**Directive**. Look through the lines below, find those with the word "plate", and copy them.

**Given records**.
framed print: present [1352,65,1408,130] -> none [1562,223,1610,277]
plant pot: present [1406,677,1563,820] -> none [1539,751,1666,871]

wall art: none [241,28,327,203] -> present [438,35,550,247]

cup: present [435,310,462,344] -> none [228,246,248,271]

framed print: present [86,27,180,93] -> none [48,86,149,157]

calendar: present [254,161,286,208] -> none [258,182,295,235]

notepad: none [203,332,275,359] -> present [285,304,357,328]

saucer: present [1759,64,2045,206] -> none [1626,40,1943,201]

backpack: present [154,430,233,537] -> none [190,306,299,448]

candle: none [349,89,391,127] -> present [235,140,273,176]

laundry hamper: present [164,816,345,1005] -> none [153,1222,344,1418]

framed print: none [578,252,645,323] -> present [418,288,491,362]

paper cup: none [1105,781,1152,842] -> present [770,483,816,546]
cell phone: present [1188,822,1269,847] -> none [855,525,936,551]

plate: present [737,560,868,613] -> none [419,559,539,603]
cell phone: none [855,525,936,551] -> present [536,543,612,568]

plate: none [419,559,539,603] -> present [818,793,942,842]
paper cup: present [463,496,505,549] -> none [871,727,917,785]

**Result for this task**.
plate: present [737,560,868,613] -> none [419,559,539,603]
plate: none [419,559,539,603] -> present [818,793,942,842]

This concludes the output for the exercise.